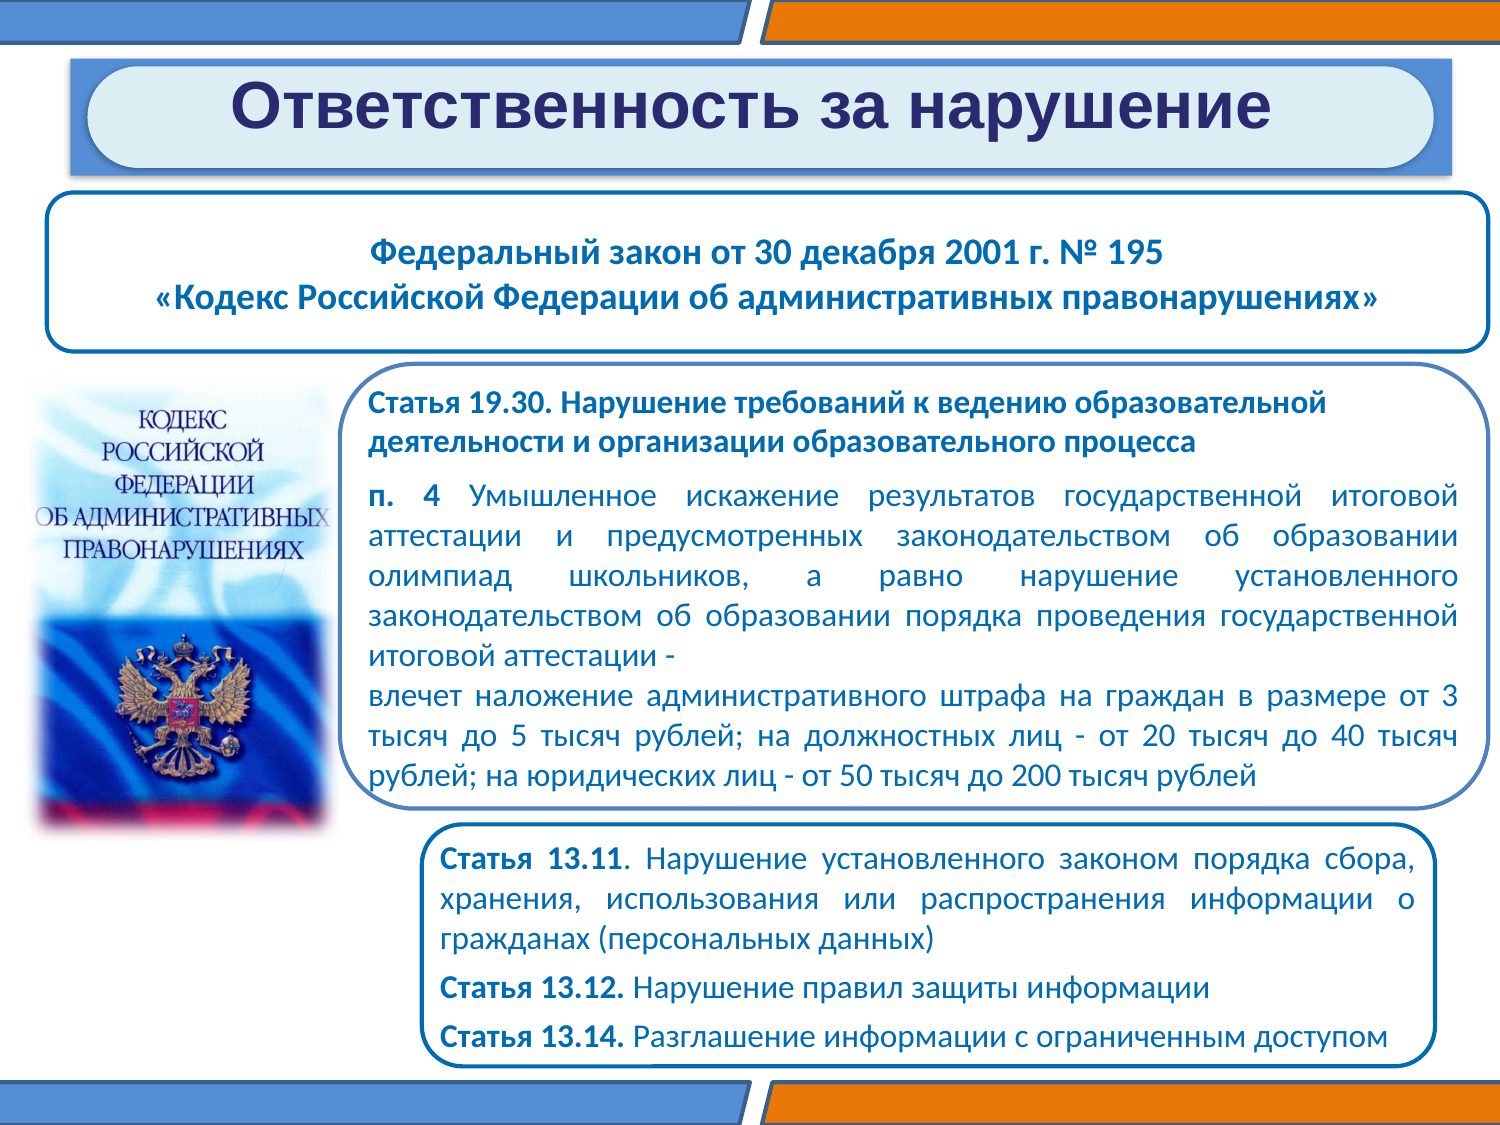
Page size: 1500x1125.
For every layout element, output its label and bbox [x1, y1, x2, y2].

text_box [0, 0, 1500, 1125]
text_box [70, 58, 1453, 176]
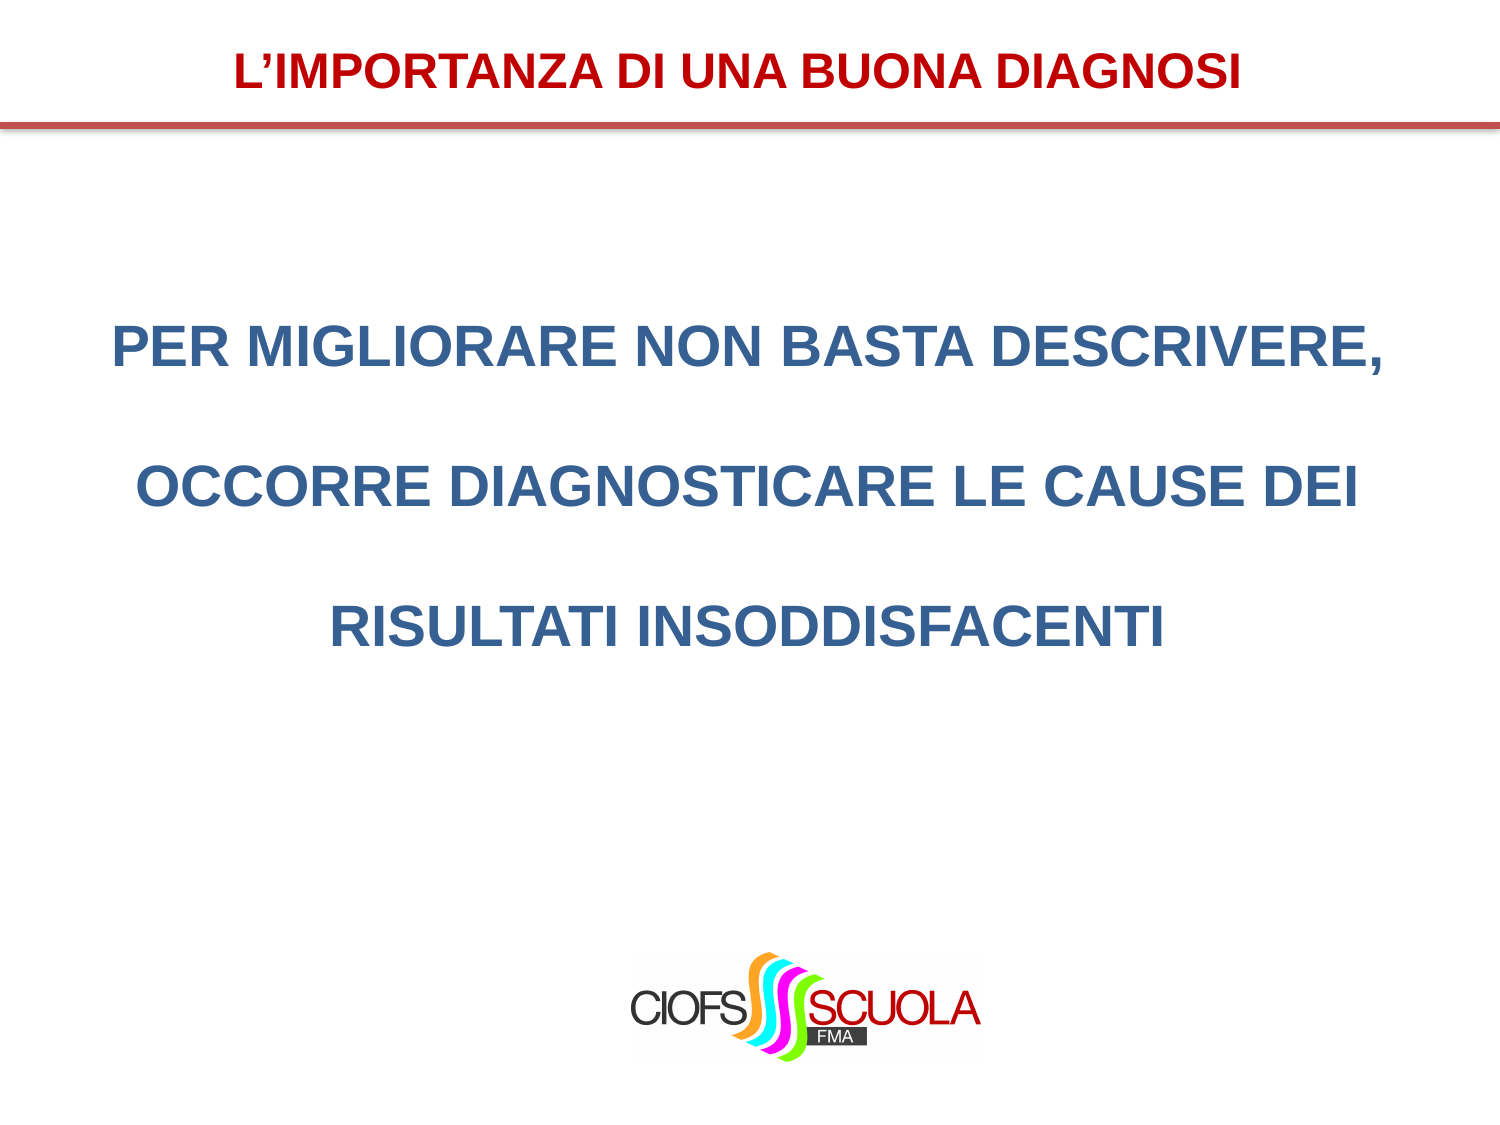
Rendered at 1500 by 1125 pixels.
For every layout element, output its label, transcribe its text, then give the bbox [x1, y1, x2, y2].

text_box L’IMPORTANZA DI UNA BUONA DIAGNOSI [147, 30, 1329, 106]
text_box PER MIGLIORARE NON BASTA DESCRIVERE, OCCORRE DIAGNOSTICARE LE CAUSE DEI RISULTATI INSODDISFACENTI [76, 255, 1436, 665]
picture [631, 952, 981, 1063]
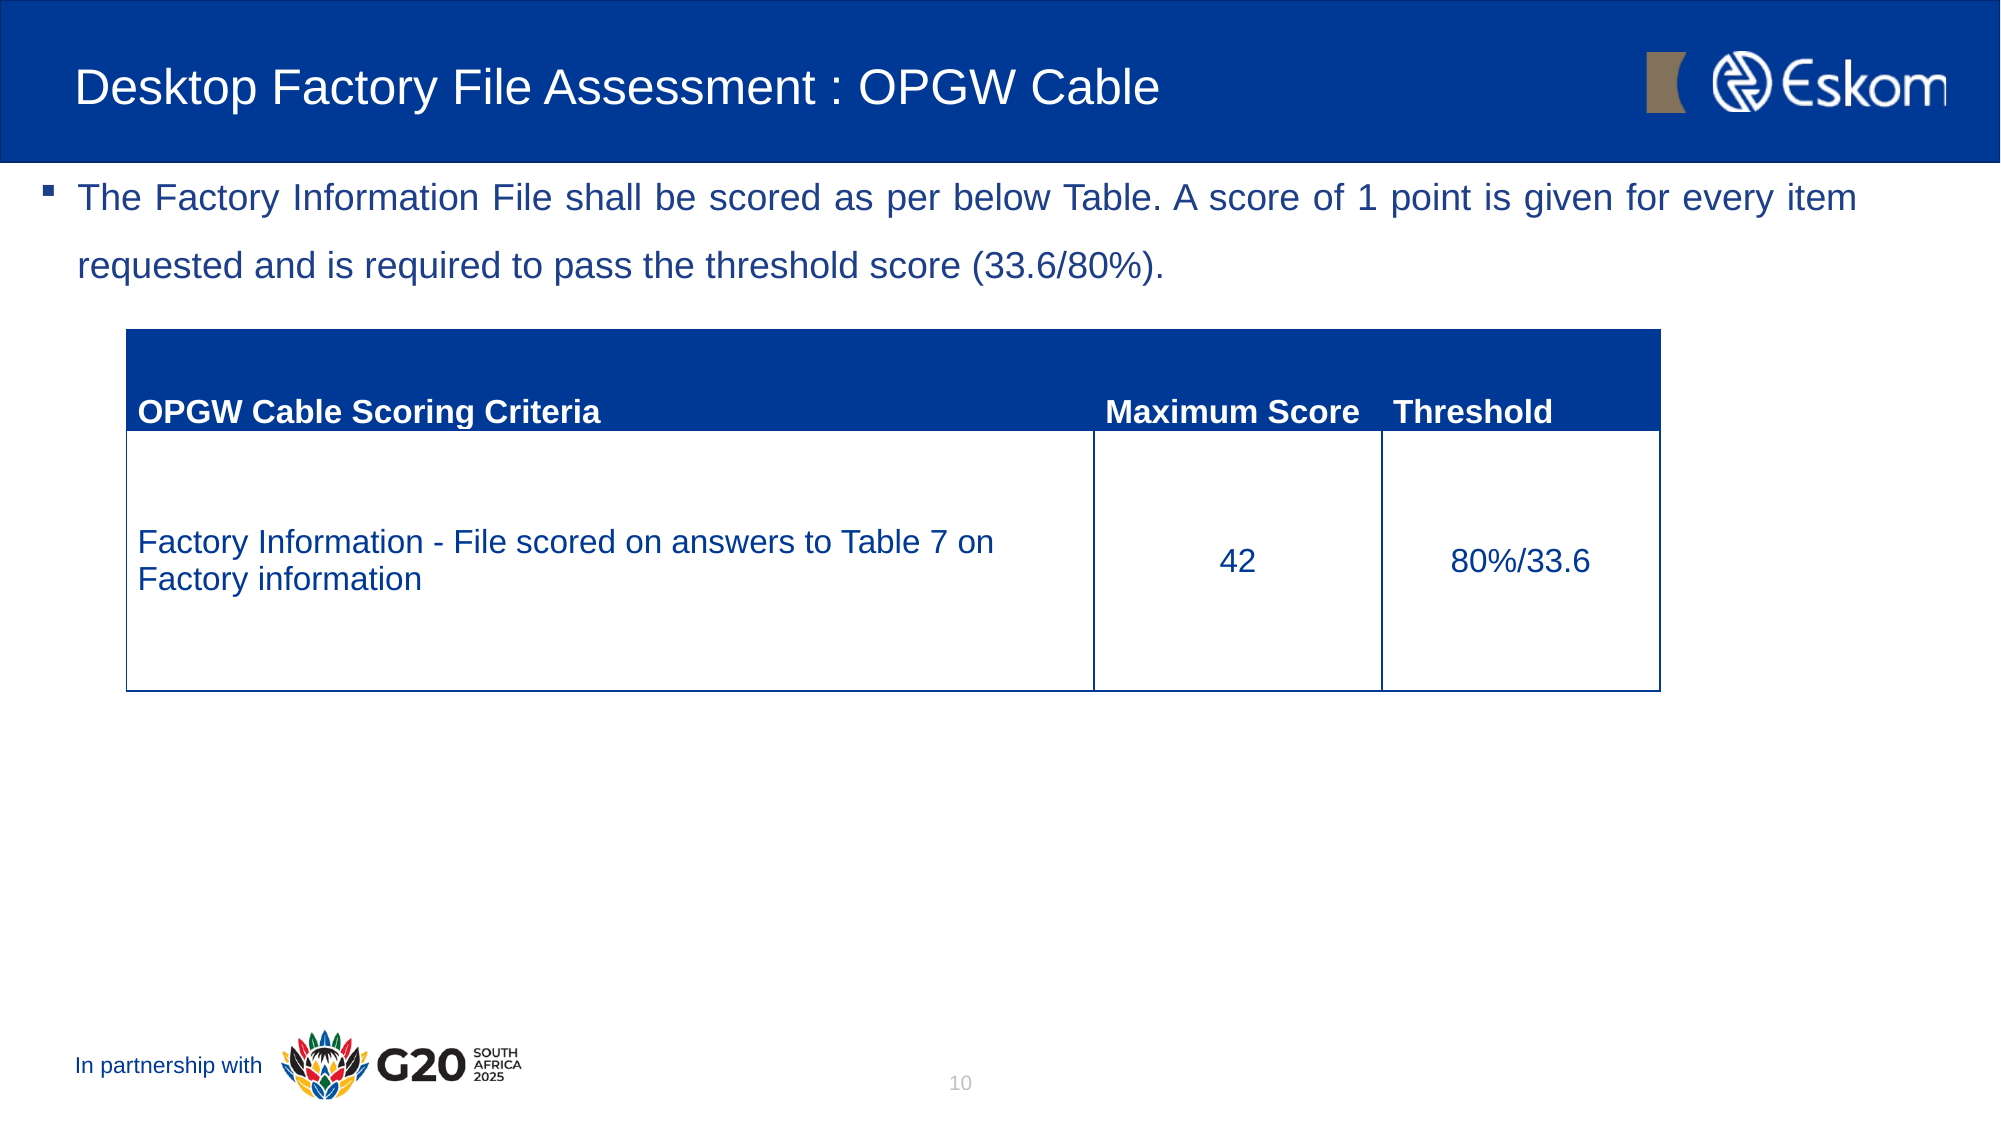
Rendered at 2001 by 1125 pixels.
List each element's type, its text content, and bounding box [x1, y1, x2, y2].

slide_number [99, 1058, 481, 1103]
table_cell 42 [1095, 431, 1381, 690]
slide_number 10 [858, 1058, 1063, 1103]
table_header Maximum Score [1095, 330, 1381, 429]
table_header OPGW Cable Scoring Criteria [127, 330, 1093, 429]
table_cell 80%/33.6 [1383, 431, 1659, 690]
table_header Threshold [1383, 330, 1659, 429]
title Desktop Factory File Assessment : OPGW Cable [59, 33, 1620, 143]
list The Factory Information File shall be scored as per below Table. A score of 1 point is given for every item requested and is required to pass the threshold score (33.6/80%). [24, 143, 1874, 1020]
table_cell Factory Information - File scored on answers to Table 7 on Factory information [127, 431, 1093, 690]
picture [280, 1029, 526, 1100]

AIM OF THE EXERCISE.
Where does the word "Rendered" occur in the records? Return every line that holds it.

EXERCISE ANSWER.
Rendered at 1500 by 1125 pixels.
Rendered at 2001 by 1125 pixels.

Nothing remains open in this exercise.